As the article wisely notes, this is a problem not unique to China.

China, of course, is not the first ancient civilization to struggle with balancing modernization and cultural preservation. Controversies still arise in European countries when construction plans intrude on ancient sites, and the United States, a much younger country, has a decidedly spotty record on protecting historical sites.

“This is something that modernization brings with it,” said Lothar von Falkenhausen, a professor of archaeology and art history at the University of California at Los Angeles. “The West went through this 200 years ago.”

But like many aspects of China’s historically unprecedented rate of development, the lack of historical preservation in China tends to be more severe and less easy to mitigate than in past cases. That said, I am hopeful that other cities will start to model their regulations for the preservation of historical antiquities on the protocols worked out at Olympic construction sites in Beijing. Frankly, I’m not holding my breath.

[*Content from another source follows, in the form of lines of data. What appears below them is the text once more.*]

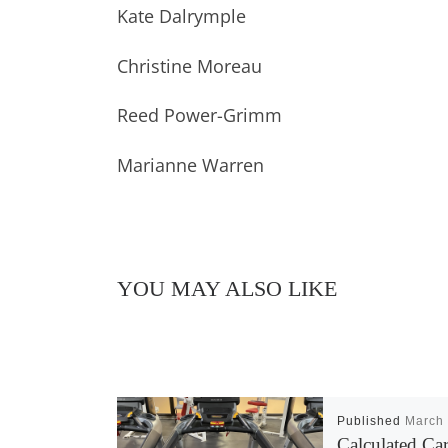
Kate Dalrymple
Christine Moreau
Reed Power-Grimm
Marianne Warren
YOU MAY ALSO LIKE
Published
March 
Calculated Ca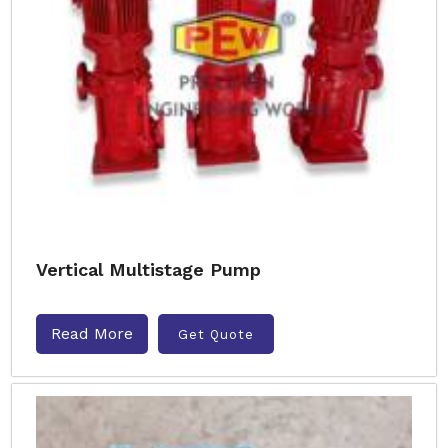
Vertical Multistage Pump
Read More
Get Quote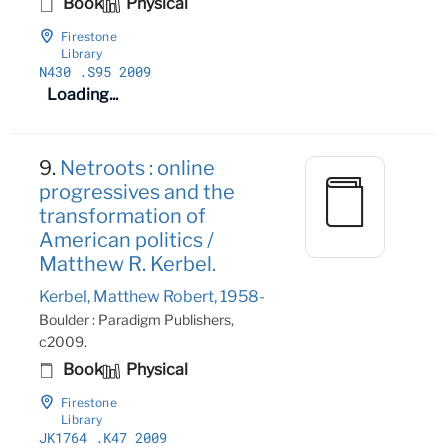
Book
Physical
Firestone
Library
N430
.S95 2009
Loading...
9.
Netroots : online
progressives and the
transformation of
American politics /
Matthew R. Kerbel.
Kerbel, Matthew Robert, 1958-
Boulder : Paradigm Publishers,
c2009.
Book
Physical
Firestone
Library
JK1764
.K47 2009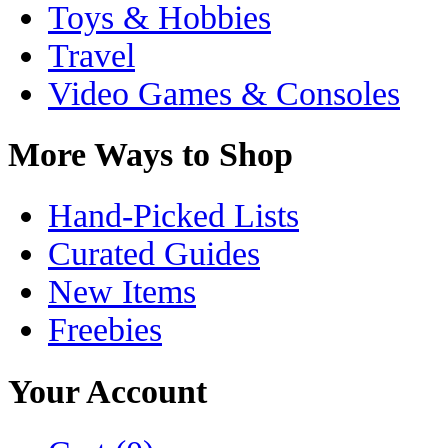
Toys & Hobbies
Travel
Video Games & Consoles
More Ways to Shop
Hand-Picked Lists
Curated Guides
New Items
Freebies
Your Account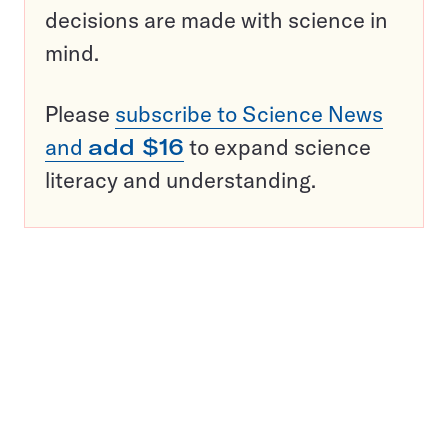
decisions are made with science in
mind.
Please
subscribe to Science News
and
add $16
to expand science
literacy and understanding.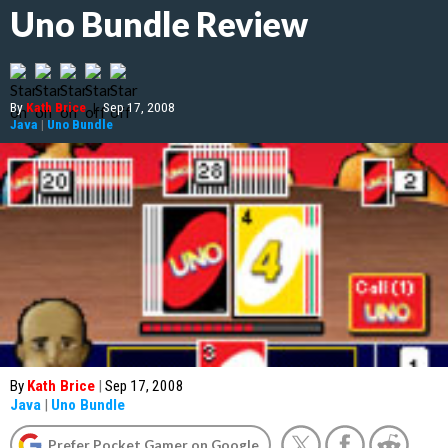
Uno Bundle Review
By
Kath Brice
|
Sep 17, 2008
Java
|
Uno Bundle
By
Kath Brice
|
Sep 17, 2008
Java
|
Uno Bundle
Prefer Pocket Gamer on Google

The Chinese are justifiably proud of their long and glorious history, it would be a shame if the stories told in artifacts and sites still yet undiscovered were destroyed and then plowed under a new parking garage or sold off to the highest bidder.

Tags: Chinese History

3 responses so far ↓

  • 1 davesgonechina // Feb 6, 2007 at 2:11 am

    I find this comment weird:

    “This is something that modernization brings with it,” said Lothar von Falkenhausen, a professor of archaeology and art history at the University of California at Los Angeles. “The West went through this 200 years ago.”

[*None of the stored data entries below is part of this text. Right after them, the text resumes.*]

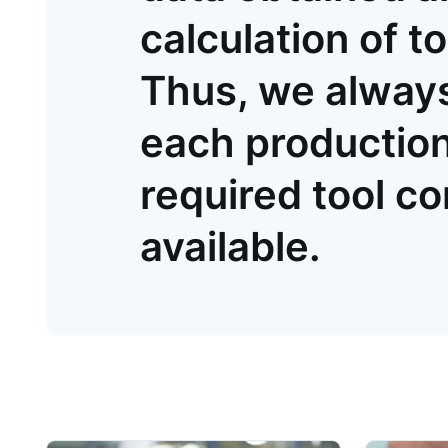
calculation of to
Thus, we always
each production 
required tool c
available.
Product information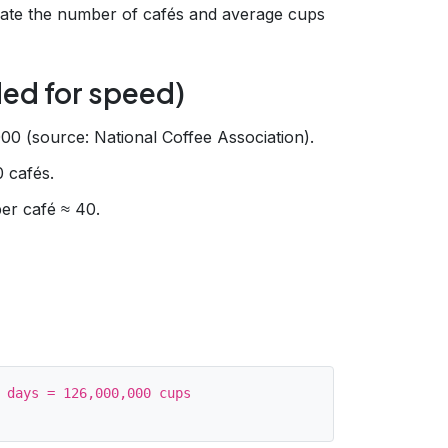
te the number of cafés and average cups
ed for speed)
00 (source: National Coffee Association).
 cafés.
er café ≈ 40.
 days = 126,000,000 cups
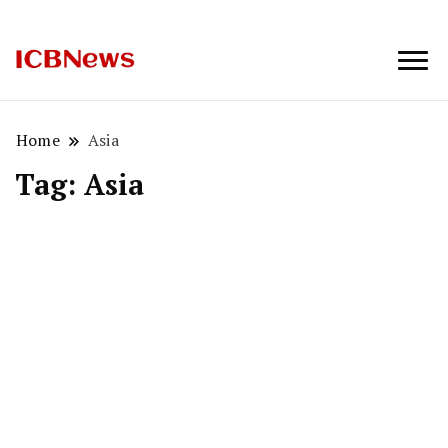
ICBNews
Home
Asia
Tag:
Asia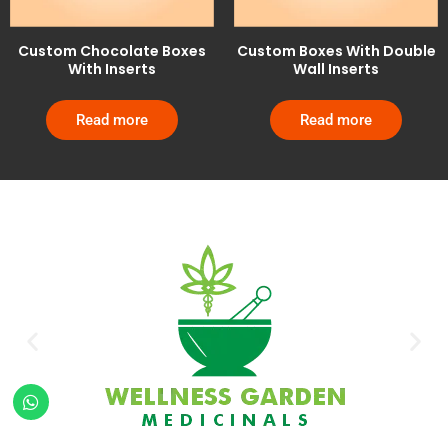
Custom Chocolate Boxes
Custom Boxes With Double
With Inserts
Wall Inserts
Read more
Read more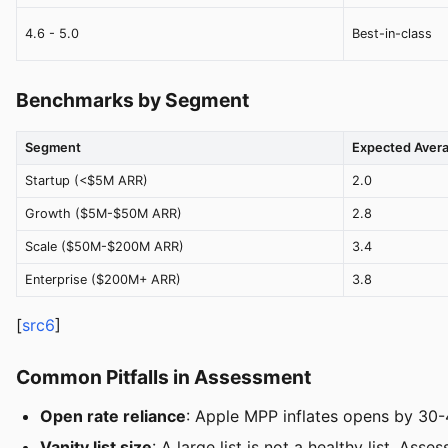
4.6 - 5.0
Best-in-class
Benchmarks by Segment
Segment
Expected Aver
Startup (<$5M ARR)
2.0
Growth ($5M-$50M ARR)
2.8
Scale ($50M-$200M ARR)
3.4
Enterprise ($200M+ ARR)
3.8
[
src6
]
Common Pitfalls in Assessment
Open rate reliance
: Apple MPP inflates opens by 30-
Vanity list size
: A large list is not a healthy list. Ass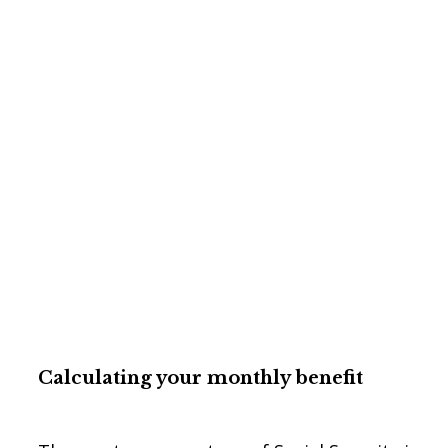
Calculating your monthly
benefit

    200 years ago? Not the US, preservation laws aren’t nearly that old. For example, in Miami the remains of the Native American Tequesta were found around the DuPont hotel in 1896, and archaeologists believe there is or was plenty more underneath the hotel. The hotel was built in 1957, when there was no law protecting archaeological heritage.

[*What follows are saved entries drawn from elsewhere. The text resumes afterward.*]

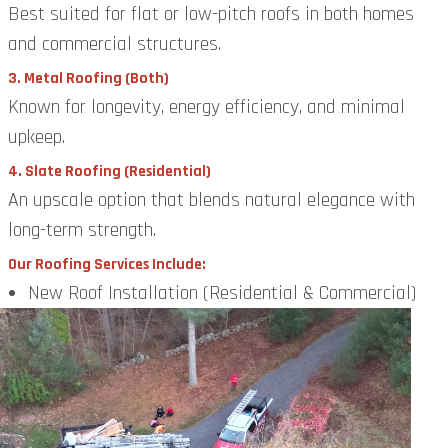
Best suited for flat or low-pitch roofs in both homes
and commercial structures.
3. Metal Roofing (Both)
Known for longevity, energy efficiency, and minimal
upkeep.
4. Slate Roofing (Residential)
An upscale option that blends natural elegance with
long-term strength.
Our Roofing Services Include:
New Roof Installation (Residential & Commercial)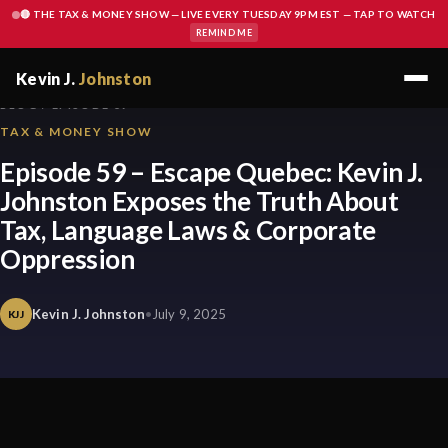
🔴 THE TAX & MONEY SHOW — LIVE EVERY TUESDAY 9PM EST — TAP TO WATCH
REMIND ME
Kevin J.
Johnston
BLOG / EPISODE 59
TAX & MONEY SHOW
Episode 59 – Escape Quebec: Kevin J.
Johnston Exposes the Truth About
Tax, Language Laws & Corporate
Oppression
Kevin J. Johnston
•
July 9, 2025
KJJ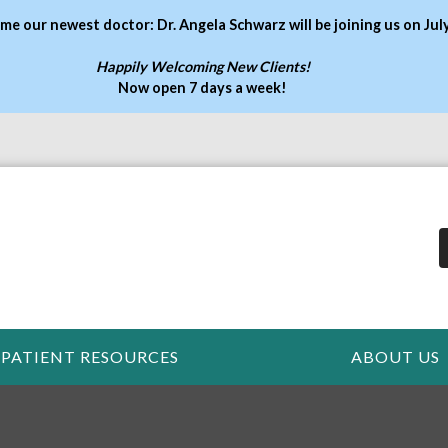
me our newest doctor: Dr. Angela Schwarz will be joining us on Jul
Happily Welcoming New Clients!
Now open 7 days a week
!
PATIENT RESOURCES
ABOUT US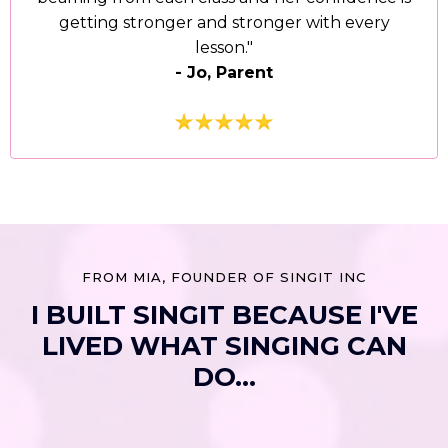
getting stronger and stronger with every
lesson."
- Jo, Parent
FROM MIA, FOUNDER OF SINGIT INC
I BUILT SINGIT BECAUSE I'VE
LIVED WHAT SINGING CAN
DO...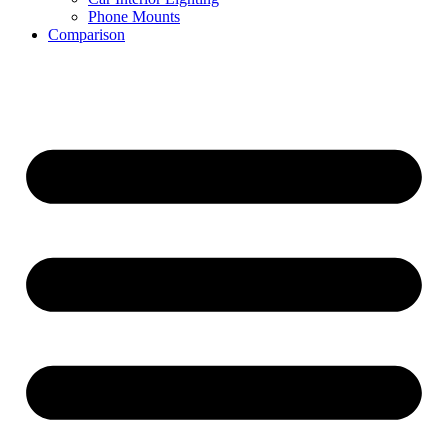
Phone Mounts
Comparison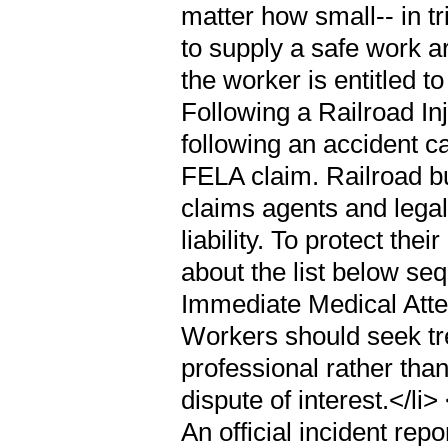
matter how small-- in tri
to supply a safe work a
the worker is entitled
Following a Railroad In
following an accident ca
FELA claim. Railroad bu
claims agents and legal
liability. To protect the
about the list below s
Immediate Medical Atten
Workers should seek tr
professional rather th
dispute of interest.</li
An official incident rep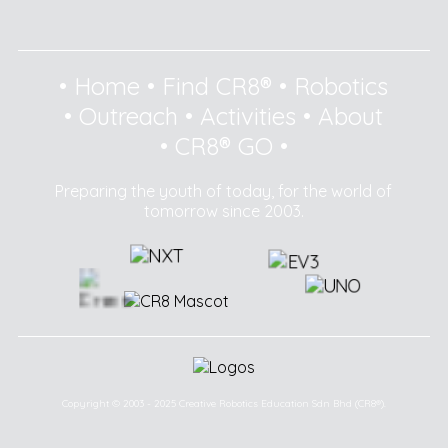
•
Home
•
Find CR8®
•
Robotics
•
Outreach
•
Activities
•
About
•
CR8® GO
•
Preparing the youth of today, for the world of
tomorrow since 2003.
Copyright © 2003 - 2025 Creative Robotics Education Sdn Bhd (CR8®).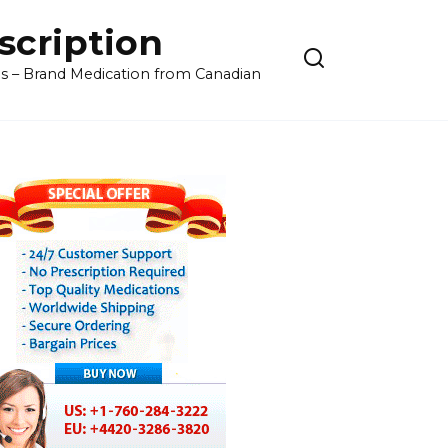
cription
ls – Brand Medication from Canadian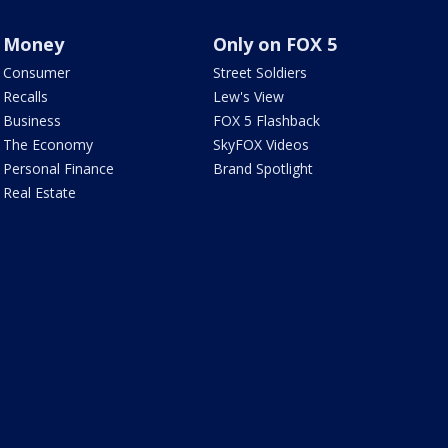
Money
Only on FOX 5
Consumer
Street Soldiers
Recalls
Lew's View
Business
FOX 5 Flashback
The Economy
SkyFOX Videos
Personal Finance
Brand Spotlight
Real Estate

    http://tinyurl.com/2t7bl2

  • 2 花崗齋之愚公 // Feb 6, 2007 at 5:27 am

    My understanding of Professor von Falkenhausen’s comment was that the destruction of historical sites through development is a result of modernization, not necessarily the preservation of such sites.

    I hadn’t read that about the DuPont Hotel, what a fascinating story. Thanks for the link.

  • 3 davesgonechina // Feb 8, 2007 at 9:31 am

    “My understanding of Professor von Falkenhausen’s comment was that the destruction of historical sites through development is a result of modernization, not necessarily the preservation of such sites.”

    Fair enough, I still think either a) he chose his words poorly or b) he’s being poorly quoted (I’m gonna assume B, since he’s in archaeology/art history). It’s the past tense of it that gets me: The West is currently going through the same thing, and will continue to. Just look at the National Trust for Historical Preservation.

    http://www.nationaltrust.org/11most/

    The 11 most endangered historic sites include saving the WTC staircase from the Freedom Tower, the Doo Wop Motels from condos, Blair Mountain Battlefield from strip mining, and Kenilsworth, Illinois from McMansions. Is that not the march of modernization?

    I think the line ought to have been “The West has been going through this ever since 200 years ago”, but even then I wonder if this is accurate.

    It’s not the destruction of historical sites thats new - that’s happened throughout history, worldwide. I think what’s new is the awareness that something is being lost. There are two things modernity brought: a recognition that something like a motel on the Jersey Shore could have historical value, and the field of archaeology that recognized that there’s valuable info in the dirt.

    The archaeological sequence in places like Beijing I would think bolsters this argument, since there are layers and layers of urban renewal across centuries.

    So perhaps Falkenhausen is suggesting that this recognition of value, of both motels and dirt, is what the West dawned on 200 years ago and China is experiencing now. After all, fields like archaeology and anthropology are brand-spanking new in the PRC.